38 Work started at 7.00 am and the two men were blocked from entry by the security guards. Mr Hanssen also said they could not come onto the site or only if they each paid $7,000.00. The fact that union officials had been disruptive in the past I find to be irrelevant. Mr Rimington was the relevant officer of Finbar, the developer, who had contracted with the Respondent to do the construction. I find I have no evidence that Finbar was the occupier.

39 What we have here, says the Claimant, is a continuing refusal. I should take into account that a delay could allow a site to be cleaned up. The case before me could be either refusal or delay as a composite contravention. I have been asked to amend the charge if I find that there has been mere undue delay.

40 The Claimant referred to a number of authorities to support its case. They included Reg v Honan [1971] 1 NSWLR 697, a breath test case where there was an initial refusal and later a test. It was held in that matter that there had been a refusal. A delay would affect the alcohol concentration in the blood. In Ansett Transport Industries v AFAP (1991) 30 FCR 183 the issue involved an application to inspect documents. The employer did not respond immediately and said it would consider the application. No answer was given on that day and the Court decided that that amounted to hindering. In CMEWU(WA) v R & Y Byl Nominees P/L [1989] 30 IR 263, a case of a refusal to make records available, it was held that the nature of the alleged breaches did not have to be specified.
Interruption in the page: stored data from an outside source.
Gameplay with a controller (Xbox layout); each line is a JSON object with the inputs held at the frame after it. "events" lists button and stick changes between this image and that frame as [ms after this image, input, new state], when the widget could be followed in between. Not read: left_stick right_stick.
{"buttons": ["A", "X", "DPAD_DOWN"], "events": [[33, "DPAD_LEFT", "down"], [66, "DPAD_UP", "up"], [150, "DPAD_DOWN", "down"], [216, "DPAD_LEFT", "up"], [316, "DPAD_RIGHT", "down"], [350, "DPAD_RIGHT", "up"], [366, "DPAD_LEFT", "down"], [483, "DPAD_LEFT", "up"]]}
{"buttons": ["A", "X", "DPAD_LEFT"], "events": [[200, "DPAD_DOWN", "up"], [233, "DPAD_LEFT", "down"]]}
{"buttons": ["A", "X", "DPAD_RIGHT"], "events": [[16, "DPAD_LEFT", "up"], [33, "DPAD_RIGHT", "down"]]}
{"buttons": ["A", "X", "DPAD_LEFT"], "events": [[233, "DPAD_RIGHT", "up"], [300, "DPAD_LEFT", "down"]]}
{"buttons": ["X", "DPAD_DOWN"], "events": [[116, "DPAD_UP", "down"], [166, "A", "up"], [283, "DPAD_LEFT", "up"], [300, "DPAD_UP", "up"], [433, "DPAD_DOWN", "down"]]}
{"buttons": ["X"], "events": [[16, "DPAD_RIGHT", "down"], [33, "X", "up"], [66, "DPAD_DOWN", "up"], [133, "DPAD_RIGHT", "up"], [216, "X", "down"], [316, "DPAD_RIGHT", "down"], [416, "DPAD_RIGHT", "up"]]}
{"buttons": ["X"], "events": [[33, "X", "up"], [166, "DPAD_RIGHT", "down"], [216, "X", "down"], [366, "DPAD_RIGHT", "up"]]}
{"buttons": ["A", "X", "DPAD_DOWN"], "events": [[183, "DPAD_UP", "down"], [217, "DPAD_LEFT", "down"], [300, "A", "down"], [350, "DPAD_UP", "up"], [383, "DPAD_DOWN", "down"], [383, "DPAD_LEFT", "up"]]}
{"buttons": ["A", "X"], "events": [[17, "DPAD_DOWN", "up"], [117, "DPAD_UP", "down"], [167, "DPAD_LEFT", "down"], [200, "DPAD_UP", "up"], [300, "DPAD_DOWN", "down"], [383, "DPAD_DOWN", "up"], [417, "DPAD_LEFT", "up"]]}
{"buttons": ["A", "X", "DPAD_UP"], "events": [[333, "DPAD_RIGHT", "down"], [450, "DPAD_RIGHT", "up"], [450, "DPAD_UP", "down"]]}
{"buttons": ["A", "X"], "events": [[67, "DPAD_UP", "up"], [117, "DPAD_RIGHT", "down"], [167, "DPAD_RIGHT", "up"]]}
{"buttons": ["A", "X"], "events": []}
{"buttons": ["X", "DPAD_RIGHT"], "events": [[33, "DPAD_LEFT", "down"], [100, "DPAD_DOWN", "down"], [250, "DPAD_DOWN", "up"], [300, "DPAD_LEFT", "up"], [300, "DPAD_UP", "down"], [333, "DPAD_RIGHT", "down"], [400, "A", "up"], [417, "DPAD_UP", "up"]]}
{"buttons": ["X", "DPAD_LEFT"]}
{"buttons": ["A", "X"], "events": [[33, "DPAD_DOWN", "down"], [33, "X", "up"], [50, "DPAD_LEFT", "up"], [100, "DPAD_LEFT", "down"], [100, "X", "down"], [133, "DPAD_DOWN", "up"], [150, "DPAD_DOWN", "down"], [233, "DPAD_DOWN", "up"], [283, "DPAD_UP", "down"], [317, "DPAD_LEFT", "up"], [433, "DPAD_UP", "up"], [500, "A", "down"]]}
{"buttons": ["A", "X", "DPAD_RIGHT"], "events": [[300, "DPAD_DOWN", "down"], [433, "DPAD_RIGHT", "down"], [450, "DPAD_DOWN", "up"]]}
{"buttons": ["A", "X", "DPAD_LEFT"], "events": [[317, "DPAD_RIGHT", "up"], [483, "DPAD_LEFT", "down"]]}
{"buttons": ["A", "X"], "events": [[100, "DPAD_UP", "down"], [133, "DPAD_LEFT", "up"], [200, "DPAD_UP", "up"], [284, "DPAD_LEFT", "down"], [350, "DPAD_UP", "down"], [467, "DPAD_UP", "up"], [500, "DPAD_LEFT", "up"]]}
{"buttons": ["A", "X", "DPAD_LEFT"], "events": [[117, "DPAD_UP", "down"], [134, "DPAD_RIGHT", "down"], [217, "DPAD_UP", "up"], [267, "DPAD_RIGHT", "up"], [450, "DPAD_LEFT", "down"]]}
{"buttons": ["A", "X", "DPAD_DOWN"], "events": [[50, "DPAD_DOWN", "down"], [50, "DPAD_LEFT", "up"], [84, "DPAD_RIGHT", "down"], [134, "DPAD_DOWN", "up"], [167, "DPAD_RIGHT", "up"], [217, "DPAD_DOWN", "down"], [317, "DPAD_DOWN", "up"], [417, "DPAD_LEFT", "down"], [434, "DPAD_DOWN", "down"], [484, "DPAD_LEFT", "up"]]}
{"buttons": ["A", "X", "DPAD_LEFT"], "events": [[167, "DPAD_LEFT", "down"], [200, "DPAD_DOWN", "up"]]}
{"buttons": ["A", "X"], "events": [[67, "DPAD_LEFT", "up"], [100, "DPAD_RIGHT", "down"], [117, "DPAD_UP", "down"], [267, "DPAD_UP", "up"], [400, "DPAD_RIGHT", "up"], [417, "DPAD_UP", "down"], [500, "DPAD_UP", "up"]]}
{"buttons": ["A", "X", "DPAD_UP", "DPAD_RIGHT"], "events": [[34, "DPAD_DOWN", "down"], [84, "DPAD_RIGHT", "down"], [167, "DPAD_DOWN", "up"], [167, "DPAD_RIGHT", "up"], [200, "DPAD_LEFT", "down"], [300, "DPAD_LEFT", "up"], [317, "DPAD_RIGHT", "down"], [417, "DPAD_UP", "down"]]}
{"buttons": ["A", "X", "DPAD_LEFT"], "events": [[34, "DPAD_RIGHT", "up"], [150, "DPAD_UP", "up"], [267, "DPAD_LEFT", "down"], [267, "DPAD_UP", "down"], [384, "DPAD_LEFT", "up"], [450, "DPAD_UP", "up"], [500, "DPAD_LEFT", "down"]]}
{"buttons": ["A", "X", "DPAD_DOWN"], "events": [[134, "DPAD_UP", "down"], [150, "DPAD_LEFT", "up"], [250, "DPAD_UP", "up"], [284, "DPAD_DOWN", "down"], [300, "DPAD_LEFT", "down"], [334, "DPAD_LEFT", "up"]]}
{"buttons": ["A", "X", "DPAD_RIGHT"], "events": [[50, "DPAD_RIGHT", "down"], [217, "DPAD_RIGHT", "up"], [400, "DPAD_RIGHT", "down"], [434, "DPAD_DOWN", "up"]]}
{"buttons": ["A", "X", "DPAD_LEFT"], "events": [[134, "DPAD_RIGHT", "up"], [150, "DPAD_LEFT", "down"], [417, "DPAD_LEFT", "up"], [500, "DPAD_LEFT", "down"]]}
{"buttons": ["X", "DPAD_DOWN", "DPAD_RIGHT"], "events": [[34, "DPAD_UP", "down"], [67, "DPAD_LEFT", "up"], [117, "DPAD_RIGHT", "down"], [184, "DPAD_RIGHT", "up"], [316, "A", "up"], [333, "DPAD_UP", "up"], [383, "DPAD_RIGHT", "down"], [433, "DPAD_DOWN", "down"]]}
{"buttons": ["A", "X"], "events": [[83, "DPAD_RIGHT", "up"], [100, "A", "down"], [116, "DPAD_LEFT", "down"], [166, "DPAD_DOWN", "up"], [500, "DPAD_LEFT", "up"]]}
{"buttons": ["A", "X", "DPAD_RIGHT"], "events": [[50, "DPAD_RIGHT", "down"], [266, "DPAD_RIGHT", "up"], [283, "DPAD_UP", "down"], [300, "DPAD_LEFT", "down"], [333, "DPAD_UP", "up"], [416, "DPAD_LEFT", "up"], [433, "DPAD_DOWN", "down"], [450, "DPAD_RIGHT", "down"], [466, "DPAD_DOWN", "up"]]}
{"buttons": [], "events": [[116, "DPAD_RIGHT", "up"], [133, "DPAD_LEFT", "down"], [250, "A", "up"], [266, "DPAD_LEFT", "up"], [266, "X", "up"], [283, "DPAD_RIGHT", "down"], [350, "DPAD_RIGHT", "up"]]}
41 In AFMEPKIU v Transfield Services (Australia) Pty Ltd and Another (2003) 83 WAIG 376, a decision of Mr Commissioner Kenner, he decided that the subject provisions of the Act were a code. He decided entrants did not have to comply with the employer’s drug and alcohol policy.

42 In this matter I find that the evidence does not disclose an entry for an ulterior purpose. In any event in Victorian Association of Forest Industries v CFMEU Print No PR 939097, 9 October 2003, Lawler VP, Lacy SDP, Richards C it was held that the employer was not entitled to know of the suspected breaches. Further in Australian Liquor, Hospitality and Miscellaneous Workers Union v Olten Pty Ltd 80 WAIG 4383 it was held that no written authority was needed for entry nor was it necessary to advise the occupier of the breach.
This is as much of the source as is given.